When the federal government closes its doors, attention typically focuses on disrupted public services and the impact on government employees. For example, staff shortages have led to longer airport lines and flight delays since the shutdown began on October 1.
These shutdown-related travel disruptions pose challenges that extend beyond the inconvenienced passengers. Airlines and other publicly traded companies face significant business risks as they evaluate the impact of the shutdown on their operations and the broader economy. Companies must consider at least four different risk categories.
- Revelation
Companies must disclose all events that have a material impact on their performance in SEC filings. This requirement ensures that stakeholders remain informed of potential business interruptions and financial losses. For many issuers, a government shutdown is clearly material.
During the 2013 shutdown Delta Airlines face similar challenges as today’s carriers. The Atlanta-based airline disclosed in SEC filings that it has lost $25 million in revenue due to the 16-day government shutdown and several additional factors, each of which “pressure unit revenue by approximately one percentage point each.”
So far, few issuers have discussed the implications of the current shutdown in their filings. Regions Financial offers one notable exception. The financial services provider recently noted in its quarterly earnings presentations that “uncertainty in the economic environment due to the government shutdown” was the primary reason for a net increase in the qualitative provision for credit losses.

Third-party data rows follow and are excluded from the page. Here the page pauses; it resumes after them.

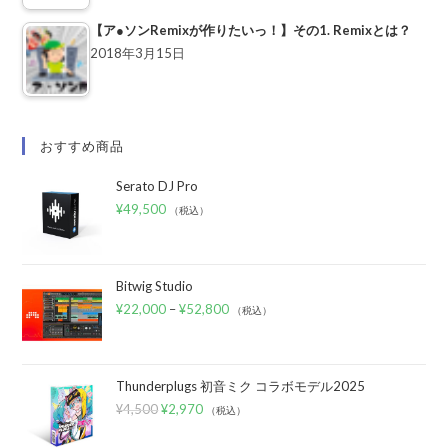
【ア●ソンRemixが作りたいっ！】その1. Remixとは？
2018年3月15日
おすすめ商品
Serato DJ Pro
¥
49,500
（税込）
Bitwig Studio
¥
22,000
–
¥
52,800
（税込）
Thunderplugs 初音ミク コラボモデル2025
¥
4,500
¥
2,970
（税込）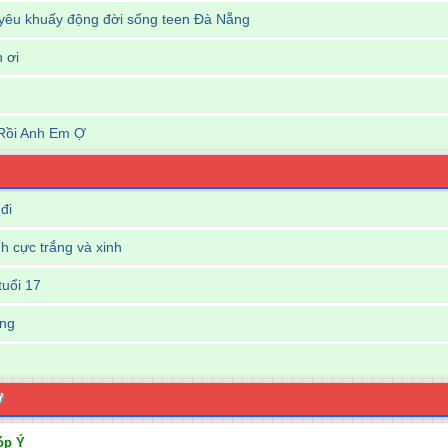
êu khuấy động đời sống teen Đà Nẵng
n ơi
Rồi Anh Em Ợ
đi
 cực trắng và xinh
tuổi 17
ông
Ợ
óp Ý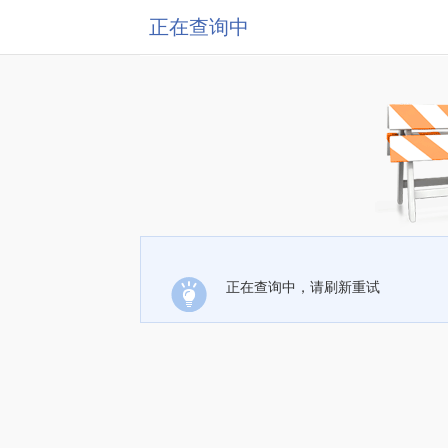
正在查询中
正在查询中，请刷新重试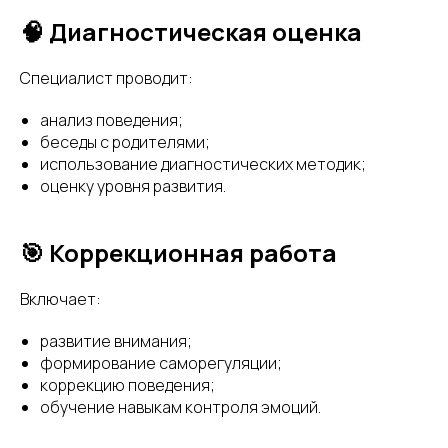
🧠 Диагностическая оценка
Специалист проводит:
анализ поведения;
беседы с родителями;
использование диагностических методик;
оценку уровня развития.
🎯 Коррекционная работа
Включает:
развитие внимания;
формирование саморегуляции;
коррекцию поведения;
обучение навыкам контроля эмоций.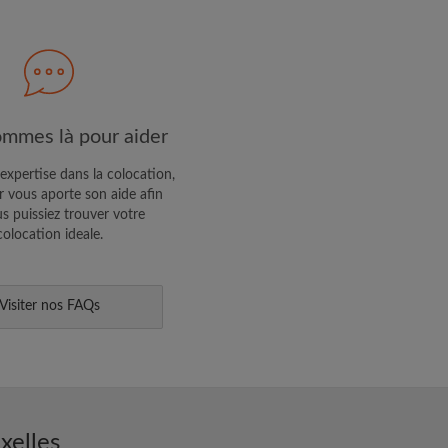
R PROFIL
ffres exclusives et des mises à
mmes là pour aider
expertise dans la colocation,
 vous aporte son aide afin
s puissiez trouver votre
colocation ideale.
Visiter nos FAQs
xelles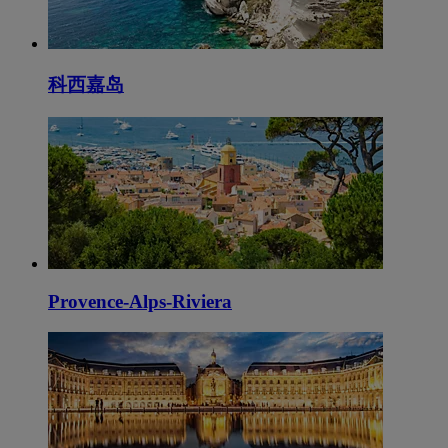
科西嘉岛
Provence-Alps-Riviera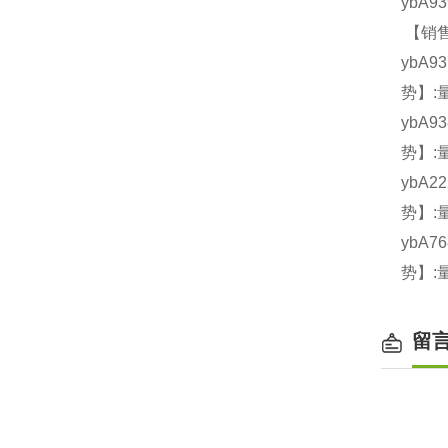
ybA9
【销售
ybA9
势】:
ybA9
势】:
ybA2
势】:
ybA7
势】:
留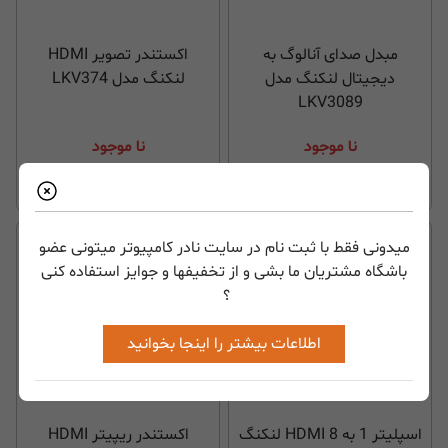
مبدل صدای آنالوگ به
اکستندر تصویر HDMI
دیجیتال لنکنگ مدل
لنکنگ مدل LKV374
LKV3089
نا موجود
نا موجود
میدونی فقط با ثبت نام در سایت نادر کامپیوتر میتونی عضو
باشگاه مشتریان ما بشی و از تخفیفها و جوایز استفاده کنی
؟
اطلاعات بیشتر را اینجا بخوانید
اسپلیتر 1 به 8 HDMI لنکنگ
اکستندر ریپیتر HDMI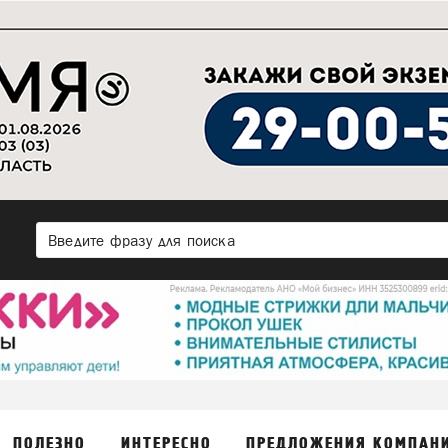
ПОЛЕЗНО
ИНТЕРЕСНО
ПРЕДЛОЖЕНИЯ КОМПАН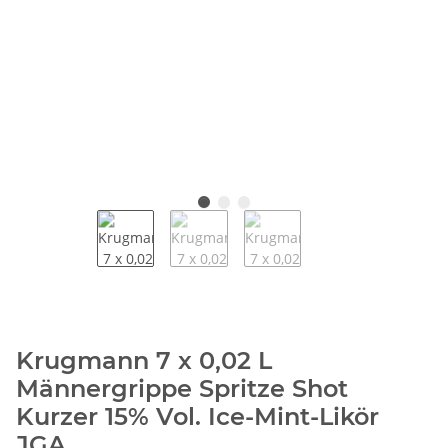
Krugmann 7 x 0,02 L
Männergrippe Spritze Shot
Kurzer 15% Vol. Ice-Mint-Likör
JGA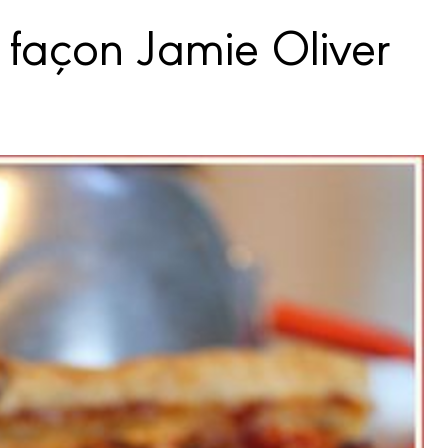
 façon Jamie Oliver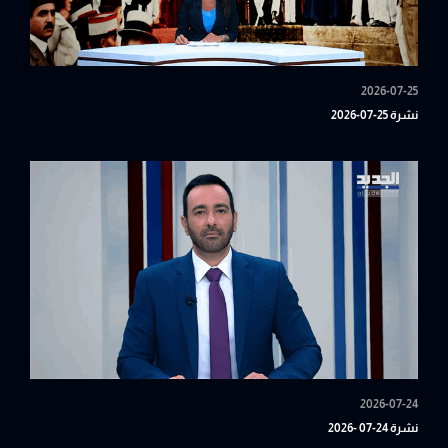
2026-07-25
نشرة 25-07-2026
2026-07-24
نشرة 24-07 -2026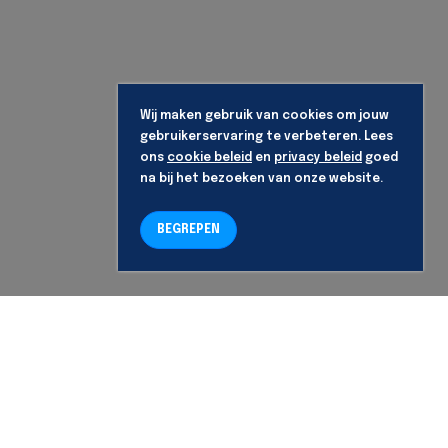
Wij maken gebruik van cookies om jouw
gebruikerservaring te verbeteren. Lees
ons
cookie beleid
en
privacy beleid
goed
na bij het bezoeken van onze website.
BEGREPEN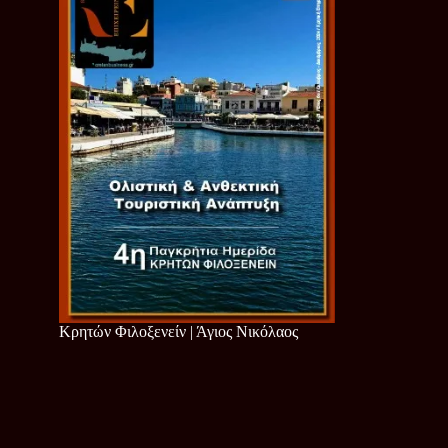
Κρητών Φιλοξενείν | Άγιος Νικόλαος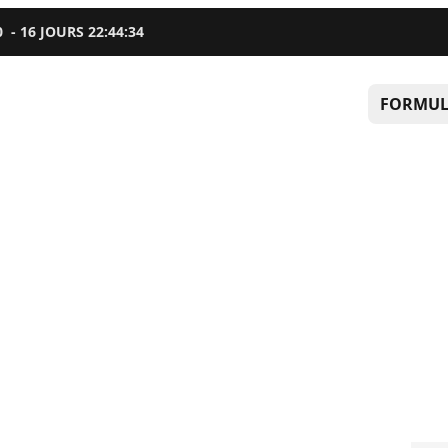
0
-
16
JOURS
22
:
44
:
33
FORMUL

Airline CEOs have begun to publicly discuss the impact of the shutdown. During last week’s earnings call Scott Kirby, CEO of United Airlines predicted declining bookings if the shutdown continued, warning that “with each passing day, the risk to the U.S. economy increases.” His comments reflected similar concerns raised by Delta CEO Ed Bastian earlier this month.
With respect to the review and communication of material information regarding the closing, law firm Fenwick & West LLP advises companies to evaluate the immediate effects on quarterly profits. Fenwick also recommends considering potential regulatory delays and supply chain disruptions.
In addition to disclosure concerns, companies involved in corporate transactions face additional complications.
- Making deals
Companies planning mergers or acquisitions must also prepare for delays in closing the deal. After all, the Securities and Exchange Commission, which approves mergers and acquisitions, is working with federal employees affected by the shutdown.
Although companies can technically proceed with registered securities transactions, these deals lack standard regulatory approval. This raises the possibility of heightened scrutiny once the government resumes operations. Companies face an important question: Do the benefits of acting quickly outweigh the risks of proceeding without SEC review?
- IPOs
The SEC has indicated that it does not want the shutdown to halt IPOs.
Under guidance from the SEC Division of Corporation Finance, companies will not face enforcement actions for removing delaying amendments from registration statements to enable automatic effectiveness during the shutdown. Rule 430A allows security issuers to add pricing information later, allowing companies to move forward a price range and avoid waiting for the government to resume operations.
- Shareholder proposals
The shutdown adds another complication to the ongoing debate over shareholder proposals?
As a law firm Dorsey & Whitney LLP It is noted that the SEC will not process requests from companies to take no action under Rule 14a-8 during the closed period. This does not prevent companies from excluding shareholder proposals from proxy statements, but it does expose them to potential future enforcement actions. Furthermore, proxy advisory firms may view such exclusions as unfavorable.
Overall, disclosure issues appear to be the biggest and most universal risks for publicly traded companies during the shutdown. They would do well to keep the disclosure committees on their boards informed and consider how their communications with current audiences might be viewed in the future.